Catalunya, Chenin Blanc, "Metamorphika"
100% Chenin Blanc
From 62 year old vines planted on 2.5 hectares of calcareous clay soils that are farmed completely organically. The grapes were hand-harvested at the end of September with intensive fruit sorting in the vineyard and de-stemmed. Maceration lasts one week, followed by fermentation in clay amphorae with indigenous yeasts that lasts 3-4 weeks under temperature control. The wine rests on lees for 5-6 months in used French oak barrels (228L, 500L & 600L), with battonage using a combination of traditional and inert gas once a day during the first month and then multiple times per week with traditional battonage and once a week with inert gas to protect the wine. During the last month the barrels are topped off and allowed to rest. No aging in barrel takes place.

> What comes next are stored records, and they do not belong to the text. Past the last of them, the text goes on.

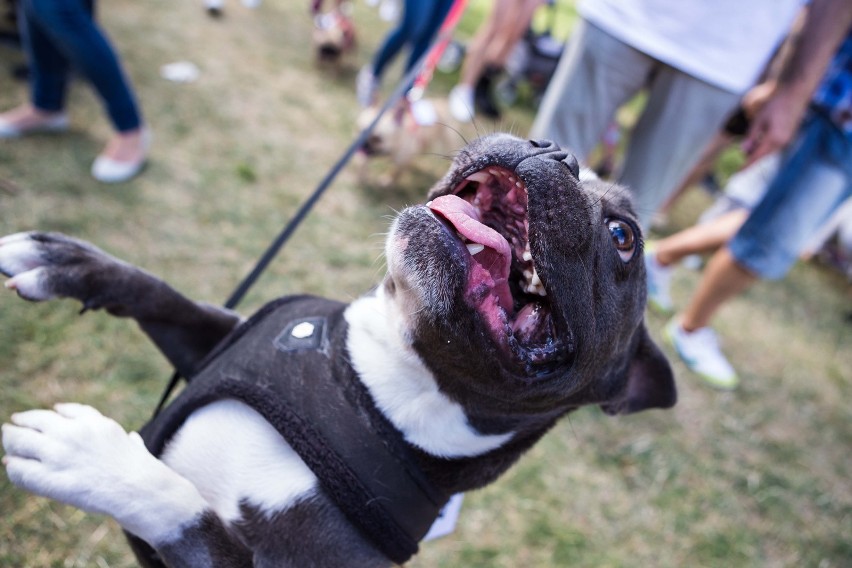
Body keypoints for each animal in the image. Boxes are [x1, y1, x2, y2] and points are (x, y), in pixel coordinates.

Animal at [1, 134, 680, 568]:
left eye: (623, 235)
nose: (554, 149)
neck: (372, 387)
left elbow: (186, 510)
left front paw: (88, 457)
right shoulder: (216, 342)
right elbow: (163, 295)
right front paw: (64, 260)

Not Filtered.
Catalunya, Trepat, "La Fassina"
These vines are 100 years old from clay and stony soil from 1 hectare of land. These grapes are hand harvested in the end of October. No herbicides or pesticides are used in the viticultural process. Fermentation is done for about four weeks in Clay Tinaja = Amphorae = Vessel of 300 to 2500 litres. Aged in oak barrels for 14 months before bottling. Alc. 13% by Vol.

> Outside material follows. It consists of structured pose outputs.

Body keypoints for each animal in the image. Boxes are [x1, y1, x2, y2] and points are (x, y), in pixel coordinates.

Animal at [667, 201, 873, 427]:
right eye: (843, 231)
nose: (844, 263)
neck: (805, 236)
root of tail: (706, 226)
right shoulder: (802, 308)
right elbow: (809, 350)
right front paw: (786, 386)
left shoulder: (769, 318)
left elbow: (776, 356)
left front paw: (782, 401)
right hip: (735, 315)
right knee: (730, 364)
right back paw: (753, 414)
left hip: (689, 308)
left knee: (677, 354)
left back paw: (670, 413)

Catalunya, Sumoll Negre, "Metamorphika"
100% Sumoll Negre
From 60 year old vines planted on 1 hectare of stony clay soils. Though this plot has been worked organically for a long time, this plot is under organic and biodynamic conversion. The grapes are hand-harvested in mid-October, intensively sorted and de-stemmed. Maceration and spontaneous fermentation lasts for eight weeks (minimum) in clay amphora, with indigenous yeasts, under temperature control. No pumping over occurs, the cap is only distrubed by hand once a day until fermentation is completed wherein the amphora is topped off, and then subject to battonage once a week with inert gas and then closed with a stainless steel top. The wine spends seven months on lees. Aging takes place in the same amphora for 9 months. Unfiltered.

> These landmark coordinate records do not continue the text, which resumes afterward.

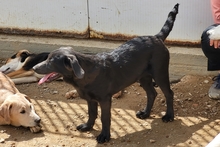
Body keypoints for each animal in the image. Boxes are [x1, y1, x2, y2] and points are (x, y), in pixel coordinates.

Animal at [33, 3, 180, 144]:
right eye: (47, 58)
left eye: (51, 62)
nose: (34, 68)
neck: (86, 73)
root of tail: (156, 37)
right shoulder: (90, 99)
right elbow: (91, 114)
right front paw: (88, 126)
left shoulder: (105, 99)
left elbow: (104, 118)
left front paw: (104, 136)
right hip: (143, 77)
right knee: (152, 93)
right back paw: (145, 113)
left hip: (160, 74)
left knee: (169, 93)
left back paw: (169, 116)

Catalunya, Garnatxa, "Metamorphika"
From vines that are both 20 and 75 years old planted on 1 hectare of calcareous clay and stony slate soils. The vines have been organically farmed for a long time but are not certified and now biodynamically worked as well. The grapes are hand-harvested at the end of October, with vineyard and cellar sorting, before being mostly de-stemmed as they try to have as much whole cluster as possible. Maceration lasts 12 weeks in amphorae with fermentation with indigenous yeasts taking place in amphorae (250-450L) for eight weeks under temperature control with no pumping over. After fermentation is finished, the amphorae is filled and closed with inert gas. Stirring takes place once or twice a week. Aged in clay amphorae (250-450L) and used French oak barrels (500-600L) for around eight or nine months. Not fined or filtered.
Catalunya, Carenyena, "Metamorfic"
From 65 year old vines planted on 1 hectare of stony calcareous clay soils, the grapes are hand-harvested at the end of October, intensively sorted, de-stemmed before maceration begins for 12 weeks in amphora. The must is then pressed and moved into clay amphora where spontaneous fermentation takes place with indigenous yeasts for 6-8 weeks under temperature control. The wine is subject to battonage many times per week with inert gas. No pumping over occurs, the cap is only distrubed by hand once a day until fermentation is completed, wherein the amphora is topped off, injected with inert gas and closed with a stainless steel top. Aging takes place in the same amphora between 3 and 9 months depending on vintage. Unfiltered.